La ministre de la Santé vient d'annoncer un plan pour les urgences médicales, autour de deux priorités : désengorger les urgences et garantir pour chaque Français un accès aux soins urgents en moins de 30 minutes. Sans préjuger de l'efficacité des mesures qui seront prises, une chose est certaine : fixer des objectifs sous cette forme est dangereux.Les économistes appellent "Loi de Goodhart" le phénomène suivant : lorsqu'une donnée (ici, le temps d'attente aux urgences) est utilisée comme objectif, elle cesse d'être pertinente, parce que les gens s'y adaptent. Les employés soumis à cet objectif, en particulier, vont chercher à le satisfaire, oubliant au passage la raison pour laquelle l'objectif chiffré a été mis en place.

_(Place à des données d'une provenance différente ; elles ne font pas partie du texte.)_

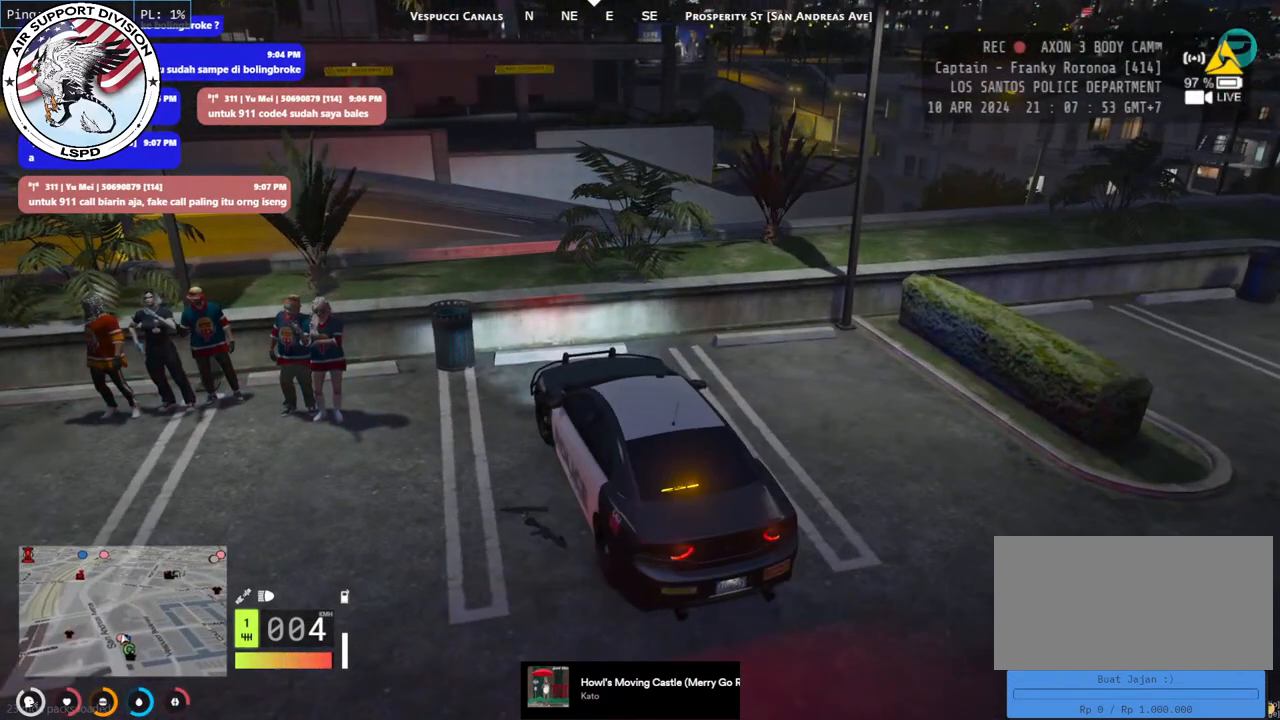
{"keys": ["d", "w"], "mouse": [], "events": [[134, "q", "up"], [334, "w", "down"], [500, "d", "down"]]}
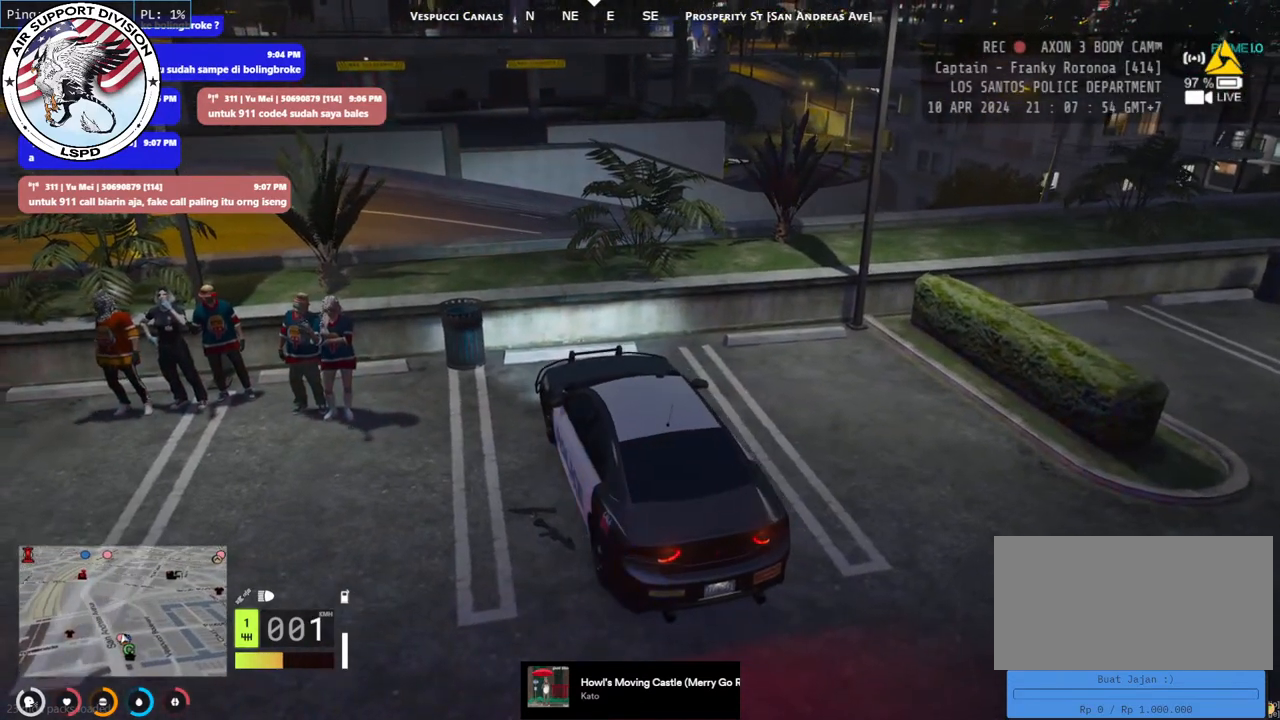
{"keys": [], "mouse": [], "events": [[84, "d", "up"], [100, "w", "up"]]}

Le système de santé britannique illustre ce problème. Dans les années 90, le gouvernement de Tony Blair a cherché à l'améliorer en imposant un système d'incitations, de récompenses et de sanctions, liées à la réalisation d'objectifs. Par exemple, 90% des appels pour une ambulance devaient donner lieu à une réponse en moins de 8 minutes. Très vite, ces indicateurs ont été satisfaits, ce qui a permis aux ministres et responsables de se féliciter de leur efficacité.
Mais deux économistes, Gwyn Bevan et Christopher Hood, ont douché les enthousiasmes. En analysant finement l'impact de ces objectifs chiffrés, ils ont constaté par exemple qu'un nombre énorme d'appels pour les ambulances obtenaient une réponse entre 7 minutes trente et 8 minutes :
Pourquoi ce pic? Les auteurs ont avancé diverses explications, comme le fait que les gens chargés de mesurer les temps de réponse trichaient sur les chiffres, ou donnaient la priorité aux appels pour lesquels le trajet estimé pouvait se faire en moins de 8 minutes. D'autres indicateurs donnaient le même genre de réaction : l'objectif de réduction des temps d'hospitalisation conduisait les hôpitaux à refuser les malades à pathologies lourdes (ceux qui avaient le plus besoin de soins) au bénéfice de pathologies légères ne nécessitant qu'un court séjour.
En bref, les objectifs chiffrés sont un outil à manier avec précautions. Améliorer les urgences est un choix louable: se fixer une contrainte chiffrée aussi précise risque de conduire la ministre affirmer l'an prochain, triomphalement, que l'objectif est atteint, sans que cela n'améliore vraiment la situation.